On pense connaître les gens parce qu’on les côtoie depuis l’enfance. On se permet ainsi des jugements hâtifs et inconsidérés. Ce que j’avais perçu pour de la barbarie n’était en fait que de l’humanité. Aujourd’hui, Djibrill m’avait donné une leçon que je n’oublierai jamais.
Puis ce fut le moment d’enfiler l’uniforme, cet uniforme de tirailleur dont je verrai si souvent le bleu se tacher du même rouge que celui de nos chéchias.
Nous apprîmes à marcher au pas, manier les armes, saluer et reconnaître les grades. C’était assez facile en fait, les officiers étaient tous blancs.
Pourtant, il faut se rendre à l’évidence, cette guerre est inéluctable. On ne peut aller contre l’Histoire, la guerre est en marche. Elle est là, toute proche…

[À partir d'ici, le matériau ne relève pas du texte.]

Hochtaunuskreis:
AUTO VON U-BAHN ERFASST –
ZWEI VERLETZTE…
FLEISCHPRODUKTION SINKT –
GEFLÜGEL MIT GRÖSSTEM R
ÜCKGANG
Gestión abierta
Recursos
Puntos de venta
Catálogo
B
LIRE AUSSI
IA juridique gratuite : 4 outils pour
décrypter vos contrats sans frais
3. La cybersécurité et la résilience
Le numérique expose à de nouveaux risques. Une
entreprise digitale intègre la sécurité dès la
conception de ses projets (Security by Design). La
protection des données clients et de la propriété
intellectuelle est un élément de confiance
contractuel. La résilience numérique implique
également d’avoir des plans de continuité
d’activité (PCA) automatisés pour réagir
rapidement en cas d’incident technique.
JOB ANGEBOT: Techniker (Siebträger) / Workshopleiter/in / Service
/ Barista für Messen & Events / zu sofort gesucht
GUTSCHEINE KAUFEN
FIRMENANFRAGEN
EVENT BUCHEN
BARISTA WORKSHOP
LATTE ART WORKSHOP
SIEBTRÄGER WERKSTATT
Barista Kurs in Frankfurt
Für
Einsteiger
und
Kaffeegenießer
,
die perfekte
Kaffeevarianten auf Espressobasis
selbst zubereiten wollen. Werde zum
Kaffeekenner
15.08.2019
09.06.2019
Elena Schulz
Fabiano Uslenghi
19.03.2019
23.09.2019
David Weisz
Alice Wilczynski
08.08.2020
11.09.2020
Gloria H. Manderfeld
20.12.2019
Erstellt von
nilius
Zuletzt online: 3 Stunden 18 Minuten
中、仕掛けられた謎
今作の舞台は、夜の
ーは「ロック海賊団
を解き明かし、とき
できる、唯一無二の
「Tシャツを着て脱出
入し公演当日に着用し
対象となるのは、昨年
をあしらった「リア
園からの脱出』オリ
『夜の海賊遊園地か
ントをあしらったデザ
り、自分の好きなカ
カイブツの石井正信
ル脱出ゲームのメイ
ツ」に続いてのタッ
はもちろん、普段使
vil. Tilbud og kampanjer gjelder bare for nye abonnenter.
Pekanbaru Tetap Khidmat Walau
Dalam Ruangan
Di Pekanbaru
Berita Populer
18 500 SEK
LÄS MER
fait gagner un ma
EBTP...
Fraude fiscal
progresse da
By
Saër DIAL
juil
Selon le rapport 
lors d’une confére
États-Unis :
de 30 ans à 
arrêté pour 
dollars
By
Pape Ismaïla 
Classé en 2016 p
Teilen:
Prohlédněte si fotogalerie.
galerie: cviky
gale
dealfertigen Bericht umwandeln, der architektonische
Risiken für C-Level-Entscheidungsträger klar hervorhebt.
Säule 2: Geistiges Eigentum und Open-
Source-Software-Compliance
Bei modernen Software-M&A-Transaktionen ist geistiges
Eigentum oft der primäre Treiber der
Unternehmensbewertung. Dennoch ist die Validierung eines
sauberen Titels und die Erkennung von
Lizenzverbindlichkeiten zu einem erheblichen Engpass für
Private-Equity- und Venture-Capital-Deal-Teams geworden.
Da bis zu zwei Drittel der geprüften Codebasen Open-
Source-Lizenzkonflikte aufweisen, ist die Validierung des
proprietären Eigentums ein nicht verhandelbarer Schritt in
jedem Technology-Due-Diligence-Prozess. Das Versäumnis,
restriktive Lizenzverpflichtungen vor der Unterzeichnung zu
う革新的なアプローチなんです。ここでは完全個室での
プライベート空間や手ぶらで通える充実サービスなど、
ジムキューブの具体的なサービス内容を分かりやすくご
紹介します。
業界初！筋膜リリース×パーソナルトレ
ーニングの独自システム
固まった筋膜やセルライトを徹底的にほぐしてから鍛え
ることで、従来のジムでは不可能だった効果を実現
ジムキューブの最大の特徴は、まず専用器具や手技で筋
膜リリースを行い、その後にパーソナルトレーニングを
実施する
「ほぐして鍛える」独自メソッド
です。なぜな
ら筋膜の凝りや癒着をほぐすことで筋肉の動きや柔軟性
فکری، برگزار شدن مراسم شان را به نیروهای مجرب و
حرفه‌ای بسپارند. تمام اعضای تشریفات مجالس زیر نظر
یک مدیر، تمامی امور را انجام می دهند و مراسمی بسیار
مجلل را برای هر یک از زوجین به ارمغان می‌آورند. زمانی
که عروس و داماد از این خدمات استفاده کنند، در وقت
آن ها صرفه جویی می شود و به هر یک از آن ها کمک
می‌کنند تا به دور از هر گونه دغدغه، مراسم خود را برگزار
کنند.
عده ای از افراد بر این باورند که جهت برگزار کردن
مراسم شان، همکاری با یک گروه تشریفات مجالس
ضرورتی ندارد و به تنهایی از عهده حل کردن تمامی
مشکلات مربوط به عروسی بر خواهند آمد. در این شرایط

Et si nous devons rentrer en guerre, l’armée coloniale aura son mot à dire. Cela permettra peut-être l’émancipation de ces peuples.
Mais je me battrai jusqu’au bout pour empêcher cette abomination.
Jusqu’à la mort.
Aujourd’hui, j’ai eu un entretien avec Abel Ferry, le sous-secrétaire d’Etat aux affaires étrangères. Et alors que je lui renouvelais mon intention de lancer un mot d’ordre de grève générale en cas de conflit, il m’a tout simplement dit : « Mon pauvre Jaurès, on vous tuera au premier coin de rue ! ».
Le lendemain à l’aube, je partais pour Louga avec 4 autres « bdolo » du village.
Comme l’avait expliqué l’officier français à Pape M’Bodj, la République était venue nous apporter la civilisation, elle nous avait défendu contre les Maures chasseurs d’esclaves ; nous allions payer l’impôt du sang pour solde de tous comptes.
Les temps sont venus. L’homme blanc va venir chercher nos enfants pour les emmener combattre loin, là où le ciel est sombre et où la glaise sera leurs linceuls. Chaque nuit, j’entends le tonnerre et je vois la pluie de métal s’abattre sur des hommes blancs et noirs. Je vois leurs sangs se mélanger, devenir ruisseaux puis fleuves… Un fleuve d’une seule couleur… rouge. Car dans la mort, Allah m’est témoin, nous sommes tous frères et égaux, riches et pauvres, blancs et noirs.